What scientists still do not know
The Flagstaff experiment was designed to isolate temperature as a variable, and it did that well. But real rivers are messier. Sediment type, flow regime, organic matter supply, and the particular species that process leaf litter all vary enormously from one watershed to the next. A Nature Communications study on streambed sediments found that greenhouse gas production in response to warming depends heavily on grain size, organic content, and underlying geology, and that responses can be nonlinear. In some cases, small temperature increases triggered disproportionately large CO2 releases once certain thresholds were crossed. Whether the efficiency losses measured in Flagstaff’s controlled chambers scale up the same way in sediment-rich lowland rivers or bedrock-dominated mountain channels remains an open question.
No published study has yet connected observed river heatwave events directly to measured changes in CO2 emissions at the watershed scale. The global heatwave projections and the laboratory decomposition results point in the same direction, but the bridge between them is built on inference, not integrated field data. Likewise, while oxygen loss and warming almost certainly interact (lower oxygen can push microbial communities toward anaerobic pathways that produce methane alongside CO2), no study in the current evidence base quantifies that interaction in a natural river setting.

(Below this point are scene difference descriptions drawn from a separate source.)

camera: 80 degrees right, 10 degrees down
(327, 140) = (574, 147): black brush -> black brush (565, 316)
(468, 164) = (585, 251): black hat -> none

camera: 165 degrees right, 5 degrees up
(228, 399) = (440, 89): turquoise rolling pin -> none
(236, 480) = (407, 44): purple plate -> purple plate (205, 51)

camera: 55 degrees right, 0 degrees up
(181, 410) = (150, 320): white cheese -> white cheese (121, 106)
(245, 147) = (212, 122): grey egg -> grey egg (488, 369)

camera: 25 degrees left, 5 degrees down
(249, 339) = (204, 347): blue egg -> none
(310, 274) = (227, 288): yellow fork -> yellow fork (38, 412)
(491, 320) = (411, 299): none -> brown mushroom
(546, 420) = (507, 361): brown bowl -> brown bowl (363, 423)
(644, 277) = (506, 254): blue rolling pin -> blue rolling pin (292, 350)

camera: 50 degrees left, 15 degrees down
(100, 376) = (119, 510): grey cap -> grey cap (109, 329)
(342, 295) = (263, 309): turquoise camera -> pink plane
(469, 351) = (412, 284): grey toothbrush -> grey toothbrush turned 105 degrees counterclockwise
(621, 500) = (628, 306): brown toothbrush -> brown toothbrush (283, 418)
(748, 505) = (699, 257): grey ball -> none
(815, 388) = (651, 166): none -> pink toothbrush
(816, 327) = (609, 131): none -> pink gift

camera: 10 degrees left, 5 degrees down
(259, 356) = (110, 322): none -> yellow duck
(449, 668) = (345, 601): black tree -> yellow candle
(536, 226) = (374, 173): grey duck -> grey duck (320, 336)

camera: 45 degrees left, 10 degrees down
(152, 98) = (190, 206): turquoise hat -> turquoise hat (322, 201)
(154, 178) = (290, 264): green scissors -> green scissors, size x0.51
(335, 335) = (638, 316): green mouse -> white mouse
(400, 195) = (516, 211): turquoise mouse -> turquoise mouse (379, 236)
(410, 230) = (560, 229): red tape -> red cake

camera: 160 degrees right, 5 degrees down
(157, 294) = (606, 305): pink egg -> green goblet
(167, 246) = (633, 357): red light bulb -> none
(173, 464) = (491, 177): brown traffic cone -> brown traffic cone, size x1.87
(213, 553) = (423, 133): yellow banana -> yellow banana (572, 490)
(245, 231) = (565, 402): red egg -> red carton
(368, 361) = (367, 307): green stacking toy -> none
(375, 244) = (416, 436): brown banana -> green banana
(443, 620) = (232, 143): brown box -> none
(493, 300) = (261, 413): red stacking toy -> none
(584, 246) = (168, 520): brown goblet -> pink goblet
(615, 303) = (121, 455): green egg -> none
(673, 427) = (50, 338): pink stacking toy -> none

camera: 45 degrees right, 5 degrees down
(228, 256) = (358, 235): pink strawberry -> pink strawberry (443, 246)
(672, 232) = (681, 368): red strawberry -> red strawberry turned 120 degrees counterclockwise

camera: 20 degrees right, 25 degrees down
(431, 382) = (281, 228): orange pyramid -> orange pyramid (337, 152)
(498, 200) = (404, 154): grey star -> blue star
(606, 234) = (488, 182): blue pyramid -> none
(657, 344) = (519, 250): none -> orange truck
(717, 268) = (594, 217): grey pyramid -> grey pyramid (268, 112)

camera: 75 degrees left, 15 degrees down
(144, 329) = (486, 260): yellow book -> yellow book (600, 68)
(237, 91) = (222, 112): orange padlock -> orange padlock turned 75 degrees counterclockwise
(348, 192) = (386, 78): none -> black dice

Geography matters, too. The Flagstaff work focused on organisms and conditions typical of temperate mountain streams. Tropical rivers, Arctic-fed systems, and lowland floodplains each host different decomposer communities that may respond to warming on different curves. Expanding the experimental approach to those settings is a clear next step.
Why it matters for river management
Inland waters already play a larger role in the global carbon cycle than their surface area suggests. Rivers, lakes, and wetlands collectively transport and transform vast quantities of carbon moving from land to ocean and atmosphere, a point established by large-scale analyses over the past decade. The Flagstaff results suggest that as rivers warm, they may become even stronger net sources of CO2, creating a feedback loop: climate change heats streams, heated streams release more carbon, and that carbon accelerates further warming.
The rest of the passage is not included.